TASK ITEM:
Repeat every entry in the listing below, exactly.

((

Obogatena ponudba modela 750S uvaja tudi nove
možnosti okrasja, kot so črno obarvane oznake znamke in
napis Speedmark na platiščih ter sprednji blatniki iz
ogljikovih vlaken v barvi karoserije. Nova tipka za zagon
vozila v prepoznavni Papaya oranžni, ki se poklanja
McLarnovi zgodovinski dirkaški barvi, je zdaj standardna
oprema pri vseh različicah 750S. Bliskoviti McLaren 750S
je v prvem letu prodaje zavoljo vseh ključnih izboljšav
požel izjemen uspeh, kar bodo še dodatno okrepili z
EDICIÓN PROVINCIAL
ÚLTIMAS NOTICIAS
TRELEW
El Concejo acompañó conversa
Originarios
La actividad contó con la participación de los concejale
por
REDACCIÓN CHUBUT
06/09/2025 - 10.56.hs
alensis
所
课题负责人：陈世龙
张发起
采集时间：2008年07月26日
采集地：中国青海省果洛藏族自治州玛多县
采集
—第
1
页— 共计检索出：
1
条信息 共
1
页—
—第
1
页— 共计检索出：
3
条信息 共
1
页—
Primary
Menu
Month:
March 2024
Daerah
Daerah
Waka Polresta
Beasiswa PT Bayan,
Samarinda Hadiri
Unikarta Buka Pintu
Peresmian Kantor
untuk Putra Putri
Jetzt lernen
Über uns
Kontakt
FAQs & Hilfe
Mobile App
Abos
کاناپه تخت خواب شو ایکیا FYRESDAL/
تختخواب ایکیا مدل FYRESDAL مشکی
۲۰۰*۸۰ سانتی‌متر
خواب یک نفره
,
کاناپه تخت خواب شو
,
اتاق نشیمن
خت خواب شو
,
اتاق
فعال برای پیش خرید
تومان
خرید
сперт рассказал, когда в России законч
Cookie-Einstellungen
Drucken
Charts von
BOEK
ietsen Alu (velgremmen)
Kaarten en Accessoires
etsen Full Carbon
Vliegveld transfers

))

ANSWER BOX:
Obogatena ponudba modela 750S uvaja tudi nove
možnosti okrasja, kot so črno obarvane oznake znamke in
napis Speedmark na platiščih ter sprednji blatniki iz
ogljikovih vlaken v barvi karoserije. Nova tipka za zagon
vozila v prepoznavni Papaya oranžni, ki se poklanja
McLarnovi zgodovinski dirkaški barvi, je zdaj standardna
oprema pri vseh različicah 750S. Bliskoviti McLaren 750S
je v prvem letu prodaje zavoljo vseh ključnih izboljšav
požel izjemen uspeh, kar bodo še dodatno okrepili z
EDICIÓN PROVINCIAL
ÚLTIMAS NOTICIAS
TRELEW
El Concejo acompañó conversa
Originarios
La actividad contó con la participación de los concejale
por
REDACCIÓN CHUBUT
06/09/2025 - 10.56.hs
alensis
所
课题负责人：陈世龙
张发起
采集时间：2008年07月26日
采集地：中国青海省果洛藏族自治州玛多县
采集
—第
1
页— 共计检索出：
1
条信息 共
1
页—
—第
1
页— 共计检索出：
3
条信息 共
1
页—
Primary
Menu
Month:
March 2024
Daerah
Daerah
Waka Polresta
Beasiswa PT Bayan,
Samarinda Hadiri
Unikarta Buka Pintu
Peresmian Kantor
untuk Putra Putri
Jetzt lernen
Über uns
Kontakt
FAQs & Hilfe
Mobile App
Abos
کاناپه تخت خواب شو ایکیا FYRESDAL/
تختخواب ایکیا مدل FYRESDAL مشکی
۲۰۰*۸۰ سانتی‌متر
خواب یک نفره
,
کاناپه تخت خواب شو
,
اتاق نشیمن
خت خواب شو
,
اتاق
فعال برای پیش خرید
تومان
خرید
сперт рассказал, когда в России законч
Cookie-Einstellungen
Drucken
Charts von
BOEK
ietsen Alu (velgremmen)
Kaarten en Accessoires
etsen Full Carbon
Vliegveld transfers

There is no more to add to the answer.